The immediate tension revolves around whether wealthy Americans should pay more in taxes – although a failure to reach an agreement means everyone will owe more to the IRS. Senators opened yesterday with some optimism for a deal, yet claimed that hurdles existed outside their chamber.
“It is embarrassing, but almost every disagreement we’ve had is not because of the Senate where we’ve had lots of – you know, we’ve come to agreement on many things,” Sen. Chuck Schumer, D-NY, told ABC News’ “This Week with George Stephanopoulos.” “There are 50 hard right people in the House who don’t want to compromise. They don’t believe in any revenues. They say compromise is a dirty word.”
Sen. Jon Kyl, R-Ariz., countered Schumer on-air. “This is not just a problem with the House,” he said. “The House passed legislation that would avert the fiscal cliff, both on the sequestration side and on the tax rate side. They’ve already acted.”
But even if both sides resolve the tax issue, there is a dangerous set of piecemeal problems that still need to be settled in order to fix the deficit:
*The government technically breaches its $16.4 trillion borrowing limit tonight. Emergency measures can keep the government operating for about two months. Republican lawmakers plan to only increase the debt ceiling in return for an equal amount of spending cuts to entitlement programs. Obama, thus far, refuses to negotiate on those terms.
*Entitlement reform has been put off again, with no emerging consensus on how best to slow the long-term rate of growth of Medicare and Medicaid and federal retirement programs – the main driver of deficit spending. Republicans pressed for savings measures such as adopting a less generous cost of living measurement for Social Security and other benefits, or raising the eligibility age for Medicare from 65 to 67, but those discussions are on hold without a deal.
*While many Democratic and Republican lawmakers regret having put so much in savings on automatic pilot with sequestration – especially for defense – they haven't been able to agree among themselves on how to reprogram the cuts that total $1.2 trillion over the next decade.
*Major reform of the federal tax code, which both parties say is needed, will likely be delayed for another year. There is general agreement on the importance of streamlining the tax brackets and closing loopholes for the wealthy, such as capping the deduction on mortgage interest. But Republicans have yet to identify a single tax break they would be willing to eliminate. Nor will Democrats support policies that could raise taxes on the middle class.
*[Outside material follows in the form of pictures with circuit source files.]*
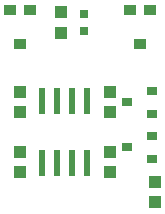
<source format=gbr>
G04 EAGLE Gerber RS-274X export*
G75*
%MOMM*%
%FSLAX34Y34*%
%LPD*%
%INSolderpaste Top*%
%IPPOS*%
%AMOC8*
5,1,8,0,0,1.08239X$1,22.5*%
G01*
%ADD10R,0.609600X2.209800*%
%ADD11R,1.000000X1.100000*%
%ADD12R,1.000000X0.900000*%
%ADD13R,1.100000X0.900000*%
%ADD14R,0.800000X0.800000*%
%ADD15R,0.900000X0.800000*%


D10*
X44450Y100838D03*
X57150Y100838D03*
X69850Y100838D03*
X82550Y100838D03*
X82550Y153162D03*
X69850Y153162D03*
X57150Y153162D03*
X44450Y153162D03*
D11*
X25400Y143900D03*
X25400Y160900D03*
D12*
X135500Y230400D03*
X118500Y230400D03*
D13*
X127000Y201400D03*
D12*
X33900Y230400D03*
X16900Y230400D03*
D13*
X25400Y201400D03*
D14*
X80000Y227500D03*
X80000Y212500D03*
D11*
X25400Y110100D03*
X25400Y93100D03*
X101600Y160900D03*
X101600Y143900D03*
D15*
X116000Y114300D03*
X137000Y123800D03*
X137000Y104800D03*
D11*
X139700Y84700D03*
X139700Y67700D03*
X60000Y211500D03*
X60000Y228500D03*
D15*
X116000Y152400D03*
X137000Y161900D03*
X137000Y142900D03*
D11*
X101600Y93100D03*
X101600Y110100D03*
M02*

</source>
And under the plans getting bandied about, all working Americans would see their taxes go up because neither party is insisting on extending a two-percentage point reduction to the Social Security payroll tax, a stimulus measure that is set to expire this week. That means any likely deal would be so austere that it could stifle growth, yet contain none of the comprehensive steps toward long-term deficit reduction.
“A small deal solves virtually nothing,” Maya MacGuineas, president of the bipartisan Committee for a Responsible Federal Budget, told The Washington Post over the weekend. “We still have to find ways to cut spending, reform entitlements, raise more revenues and get the debt under control.”